# [EXERCISE BRIEF]
Copy the text of every entry below without changing a word. Omit the pictures.

# [INPUT]
§ §
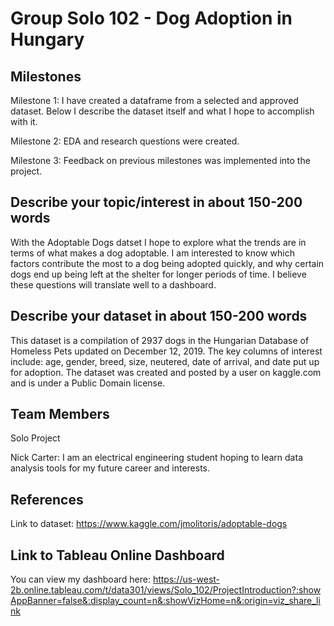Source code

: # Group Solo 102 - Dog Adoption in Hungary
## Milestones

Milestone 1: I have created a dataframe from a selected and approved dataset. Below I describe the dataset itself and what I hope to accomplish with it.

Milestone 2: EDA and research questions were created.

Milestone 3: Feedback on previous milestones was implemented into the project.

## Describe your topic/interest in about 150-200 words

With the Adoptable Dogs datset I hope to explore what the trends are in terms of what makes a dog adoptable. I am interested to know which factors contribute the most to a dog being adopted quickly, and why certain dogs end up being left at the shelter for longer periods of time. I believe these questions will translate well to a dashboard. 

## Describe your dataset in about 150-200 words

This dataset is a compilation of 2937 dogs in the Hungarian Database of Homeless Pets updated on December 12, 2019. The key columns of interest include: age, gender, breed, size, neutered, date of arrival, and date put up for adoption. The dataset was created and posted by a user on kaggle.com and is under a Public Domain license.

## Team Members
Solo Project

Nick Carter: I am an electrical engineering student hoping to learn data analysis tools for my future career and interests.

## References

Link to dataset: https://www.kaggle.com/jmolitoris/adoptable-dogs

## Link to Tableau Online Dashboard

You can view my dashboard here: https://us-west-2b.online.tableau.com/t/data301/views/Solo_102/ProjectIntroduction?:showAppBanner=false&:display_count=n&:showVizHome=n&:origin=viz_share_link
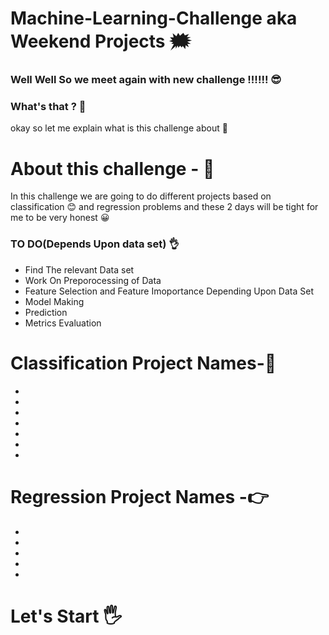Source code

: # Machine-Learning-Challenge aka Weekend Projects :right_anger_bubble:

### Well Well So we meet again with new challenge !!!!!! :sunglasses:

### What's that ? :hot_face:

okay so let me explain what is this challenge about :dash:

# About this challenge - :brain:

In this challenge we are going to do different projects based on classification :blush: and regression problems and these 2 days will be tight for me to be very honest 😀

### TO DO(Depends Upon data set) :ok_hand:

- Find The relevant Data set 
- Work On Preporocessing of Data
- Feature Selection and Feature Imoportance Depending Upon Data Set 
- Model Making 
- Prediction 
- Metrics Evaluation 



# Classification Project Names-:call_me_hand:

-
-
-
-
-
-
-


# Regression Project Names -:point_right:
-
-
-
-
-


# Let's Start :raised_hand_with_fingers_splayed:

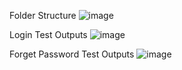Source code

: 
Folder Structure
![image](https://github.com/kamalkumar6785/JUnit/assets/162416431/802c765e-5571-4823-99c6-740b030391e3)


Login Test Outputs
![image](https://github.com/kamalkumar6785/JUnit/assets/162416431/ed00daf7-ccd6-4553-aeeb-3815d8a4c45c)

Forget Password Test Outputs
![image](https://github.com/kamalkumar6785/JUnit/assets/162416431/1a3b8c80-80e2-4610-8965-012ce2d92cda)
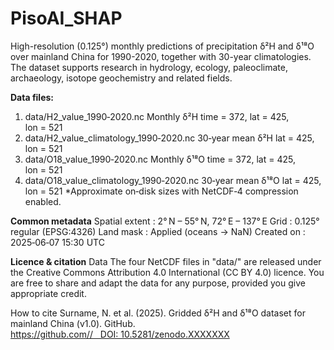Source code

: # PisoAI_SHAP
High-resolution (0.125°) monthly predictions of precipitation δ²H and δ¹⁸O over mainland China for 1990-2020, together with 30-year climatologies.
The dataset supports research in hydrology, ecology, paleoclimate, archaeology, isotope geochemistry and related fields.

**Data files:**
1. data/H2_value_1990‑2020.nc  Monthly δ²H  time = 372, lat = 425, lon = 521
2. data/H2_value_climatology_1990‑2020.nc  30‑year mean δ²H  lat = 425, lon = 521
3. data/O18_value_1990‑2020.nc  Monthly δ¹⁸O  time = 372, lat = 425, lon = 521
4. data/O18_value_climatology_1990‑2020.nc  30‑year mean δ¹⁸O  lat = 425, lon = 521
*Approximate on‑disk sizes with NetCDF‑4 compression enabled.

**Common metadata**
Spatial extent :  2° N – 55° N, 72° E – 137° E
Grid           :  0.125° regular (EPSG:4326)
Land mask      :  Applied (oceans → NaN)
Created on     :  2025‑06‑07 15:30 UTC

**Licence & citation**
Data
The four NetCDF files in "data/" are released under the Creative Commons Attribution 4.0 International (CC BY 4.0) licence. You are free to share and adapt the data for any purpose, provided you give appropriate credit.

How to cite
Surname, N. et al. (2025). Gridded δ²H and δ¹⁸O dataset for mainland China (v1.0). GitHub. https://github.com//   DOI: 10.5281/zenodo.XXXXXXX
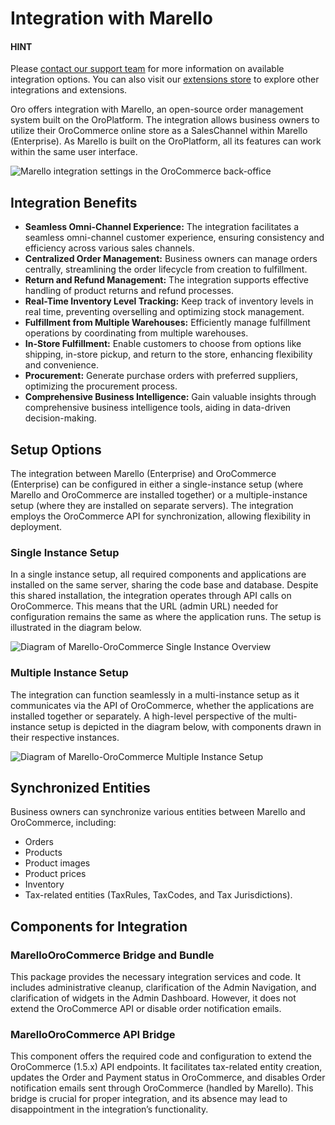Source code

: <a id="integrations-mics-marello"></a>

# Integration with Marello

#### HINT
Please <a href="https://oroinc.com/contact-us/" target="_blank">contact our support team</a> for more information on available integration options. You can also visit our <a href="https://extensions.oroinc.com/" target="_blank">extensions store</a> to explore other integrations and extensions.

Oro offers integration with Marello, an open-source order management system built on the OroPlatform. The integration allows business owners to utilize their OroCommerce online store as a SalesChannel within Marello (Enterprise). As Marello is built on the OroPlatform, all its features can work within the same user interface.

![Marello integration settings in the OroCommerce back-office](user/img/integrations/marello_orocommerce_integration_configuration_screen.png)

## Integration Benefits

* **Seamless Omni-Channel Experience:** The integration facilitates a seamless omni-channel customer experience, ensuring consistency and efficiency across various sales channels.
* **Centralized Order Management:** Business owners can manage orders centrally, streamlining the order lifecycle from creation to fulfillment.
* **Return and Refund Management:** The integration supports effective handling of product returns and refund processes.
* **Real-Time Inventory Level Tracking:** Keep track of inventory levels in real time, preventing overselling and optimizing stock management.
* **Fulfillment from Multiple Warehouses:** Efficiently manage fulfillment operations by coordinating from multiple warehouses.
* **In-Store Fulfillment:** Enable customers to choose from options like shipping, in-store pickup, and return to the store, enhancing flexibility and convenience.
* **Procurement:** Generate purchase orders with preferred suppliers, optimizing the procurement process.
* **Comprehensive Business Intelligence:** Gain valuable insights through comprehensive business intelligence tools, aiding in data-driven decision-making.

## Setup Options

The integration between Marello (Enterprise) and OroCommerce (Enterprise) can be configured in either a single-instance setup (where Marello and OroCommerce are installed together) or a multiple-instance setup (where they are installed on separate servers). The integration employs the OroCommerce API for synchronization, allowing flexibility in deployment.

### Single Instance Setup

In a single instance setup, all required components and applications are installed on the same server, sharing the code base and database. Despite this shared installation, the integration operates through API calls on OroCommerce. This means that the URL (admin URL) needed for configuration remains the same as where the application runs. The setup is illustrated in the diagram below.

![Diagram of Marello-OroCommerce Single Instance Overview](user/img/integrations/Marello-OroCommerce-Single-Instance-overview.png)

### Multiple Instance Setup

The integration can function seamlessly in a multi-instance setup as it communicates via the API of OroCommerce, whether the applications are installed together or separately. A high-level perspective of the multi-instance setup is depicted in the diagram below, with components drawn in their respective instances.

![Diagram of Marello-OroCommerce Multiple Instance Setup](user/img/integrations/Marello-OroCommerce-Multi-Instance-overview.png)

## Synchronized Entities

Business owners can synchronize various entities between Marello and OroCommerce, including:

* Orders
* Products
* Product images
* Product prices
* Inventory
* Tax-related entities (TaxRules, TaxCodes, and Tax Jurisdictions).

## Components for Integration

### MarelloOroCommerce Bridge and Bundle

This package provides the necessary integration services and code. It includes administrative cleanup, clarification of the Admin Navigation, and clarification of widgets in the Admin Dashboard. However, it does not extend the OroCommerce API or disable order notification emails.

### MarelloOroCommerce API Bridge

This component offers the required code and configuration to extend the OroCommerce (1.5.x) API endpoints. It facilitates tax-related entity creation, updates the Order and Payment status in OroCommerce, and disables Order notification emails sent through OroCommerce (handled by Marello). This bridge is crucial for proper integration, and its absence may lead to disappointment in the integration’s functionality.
§ §
# [ANSWER FOR THE TASK]
Source code

: # Group Solo 102 - Dog Adoption in Hungary
## Milestones

Milestone 1: I have created a dataframe from a selected and approved dataset. Below I describe the dataset itself and what I hope to accomplish with it.

Milestone 2: EDA and research questions were created.

Milestone 3: Feedback on previous milestones was implemented into the project.

## Describe your topic/interest in about 150-200 words

With the Adoptable Dogs datset I hope to explore what the trends are in terms of what makes a dog adoptable. I am interested to know which factors contribute the most to a dog being adopted quickly, and why certain dogs end up being left at the shelter for longer periods of time. I believe these questions will translate well to a dashboard. 

## Describe your dataset in about 150-200 words

This dataset is a compilation of 2937 dogs in the Hungarian Database of Homeless Pets updated on December 12, 2019. The key columns of interest include: age, gender, breed, size, neutered, date of arrival, and date put up for adoption. The dataset was created and posted by a user on kaggle.com and is under a Public Domain license.

## Team Members
Solo Project

Nick Carter: I am an electrical engineering student hoping to learn data analysis tools for my future career and interests.

## References

Link to dataset: https://www.kaggle.com/jmolitoris/adoptable-dogs

## Link to Tableau Online Dashboard

You can view my dashboard here: https://us-west-2b.online.tableau.com/t/data301/views/Solo_102/ProjectIntroduction?:showAppBanner=false&:display_count=n&:showVizHome=n&:origin=viz_share_link
Source code

: # Machine-Learning-Challenge aka Weekend Projects :right_anger_bubble:

### Well Well So we meet again with new challenge !!!!!! :sunglasses:

### What's that ? :hot_face:

okay so let me explain what is this challenge about :dash:

# About this challenge - :brain:

In this challenge we are going to do different projects based on classification :blush: and regression problems and these 2 days will be tight for me to be very honest 😀

### TO DO(Depends Upon data set) :ok_hand:

- Find The relevant Data set 
- Work On Preporocessing of Data
- Feature Selection and Feature Imoportance Depending Upon Data Set 
- Model Making 
- Prediction 
- Metrics Evaluation 



# Classification Project Names-:call_me_hand:

-
-
-
-
-
-
-


# Regression Project Names -:point_right:
-
-
-
-
-


# Let's Start :raised_hand_with_fingers_splayed:

Source code

: 
Folder Structure
![image](https://github.com/kamalkumar6785/JUnit/assets/162416431/802c765e-5571-4823-99c6-740b030391e3)


Login Test Outputs
![image](https://github.com/kamalkumar6785/JUnit/assets/162416431/ed00daf7-ccd6-4553-aeeb-3815d8a4c45c)

Forget Password Test Outputs
![image](https://github.com/kamalkumar6785/JUnit/assets/162416431/1a3b8c80-80e2-4610-8965-012ce2d92cda)
Source code

: # PisoAI_SHAP
High-resolution (0.125°) monthly predictions of precipitation δ²H and δ¹⁸O over mainland China for 1990-2020, together with 30-year climatologies.
The dataset supports research in hydrology, ecology, paleoclimate, archaeology, isotope geochemistry and related fields.

**Data files:**
1. data/H2_value_1990‑2020.nc  Monthly δ²H  time = 372, lat = 425, lon = 521
2. data/H2_value_climatology_1990‑2020.nc  30‑year mean δ²H  lat = 425, lon = 521
3. data/O18_value_1990‑2020.nc  Monthly δ¹⁸O  time = 372, lat = 425, lon = 521
4. data/O18_value_climatology_1990‑2020.nc  30‑year mean δ¹⁸O  lat = 425, lon = 521
*Approximate on‑disk sizes with NetCDF‑4 compression enabled.

**Common metadata**
Spatial extent :  2° N – 55° N, 72° E – 137° E
Grid           :  0.125° regular (EPSG:4326)
Land mask      :  Applied (oceans → NaN)
Created on     :  2025‑06‑07 15:30 UTC

**Licence & citation**
Data
The four NetCDF files in "data/" are released under the Creative Commons Attribution 4.0 International (CC BY 4.0) licence. You are free to share and adapt the data for any purpose, provided you give appropriate credit.

How to cite
Surname, N. et al. (2025). Gridded δ²H and δ¹⁸O dataset for mainland China (v1.0). GitHub. https://github.com//   DOI: 10.5281/zenodo.XXXXXXX
Source code

: <a id="integrations-mics-marello"></a>

# Integration with Marello

#### HINT
Please <a href="https://oroinc.com/contact-us/" target="_blank">contact our support team</a> for more information on available integration options. You can also visit our <a href="https://extensions.oroinc.com/" target="_blank">extensions store</a> to explore other integrations and extensions.

Oro offers integration with Marello, an open-source order management system built on the OroPlatform. The integration allows business owners to utilize their OroCommerce online store as a SalesChannel within Marello (Enterprise). As Marello is built on the OroPlatform, all its features can work within the same user interface.

![Marello integration settings in the OroCommerce back-office](user/img/integrations/marello_orocommerce_integration_configuration_screen.png)

## Integration Benefits

* **Seamless Omni-Channel Experience:** The integration facilitates a seamless omni-channel customer experience, ensuring consistency and efficiency across various sales channels.
* **Centralized Order Management:** Business owners can manage orders centrally, streamlining the order lifecycle from creation to fulfillment.
* **Return and Refund Management:** The integration supports effective handling of product returns and refund processes.
* **Real-Time Inventory Level Tracking:** Keep track of inventory levels in real time, preventing overselling and optimizing stock management.
* **Fulfillment from Multiple Warehouses:** Efficiently manage fulfillment operations by coordinating from multiple warehouses.
* **In-Store Fulfillment:** Enable customers to choose from options like shipping, in-store pickup, and return to the store, enhancing flexibility and convenience.
* **Procurement:** Generate purchase orders with preferred suppliers, optimizing the procurement process.
* **Comprehensive Business Intelligence:** Gain valuable insights through comprehensive business intelligence tools, aiding in data-driven decision-making.

## Setup Options

The integration between Marello (Enterprise) and OroCommerce (Enterprise) can be configured in either a single-instance setup (where Marello and OroCommerce are installed together) or a multiple-instance setup (where they are installed on separate servers). The integration employs the OroCommerce API for synchronization, allowing flexibility in deployment.

### Single Instance Setup

In a single instance setup, all required components and applications are installed on the same server, sharing the code base and database. Despite this shared installation, the integration operates through API calls on OroCommerce. This means that the URL (admin URL) needed for configuration remains the same as where the application runs. The setup is illustrated in the diagram below.

![Diagram of Marello-OroCommerce Single Instance Overview](user/img/integrations/Marello-OroCommerce-Single-Instance-overview.png)

### Multiple Instance Setup

The integration can function seamlessly in a multi-instance setup as it communicates via the API of OroCommerce, whether the applications are installed together or separately. A high-level perspective of the multi-instance setup is depicted in the diagram below, with components drawn in their respective instances.

![Diagram of Marello-OroCommerce Multiple Instance Setup](user/img/integrations/Marello-OroCommerce-Multi-Instance-overview.png)

## Synchronized Entities

Business owners can synchronize various entities between Marello and OroCommerce, including:

* Orders
* Products
* Product images
* Product prices
* Inventory
* Tax-related entities (TaxRules, TaxCodes, and Tax Jurisdictions).

## Components for Integration

### MarelloOroCommerce Bridge and Bundle

This package provides the necessary integration services and code. It includes administrative cleanup, clarification of the Admin Navigation, and clarification of widgets in the Admin Dashboard. However, it does not extend the OroCommerce API or disable order notification emails.

### MarelloOroCommerce API Bridge

This component offers the required code and configuration to extend the OroCommerce (1.5.x) API endpoints. It facilitates tax-related entity creation, updates the Order and Payment status in OroCommerce, and disables Order notification emails sent through OroCommerce (handled by Marello). This bridge is crucial for proper integration, and its absence may lead to disappointment in the integration’s functionality.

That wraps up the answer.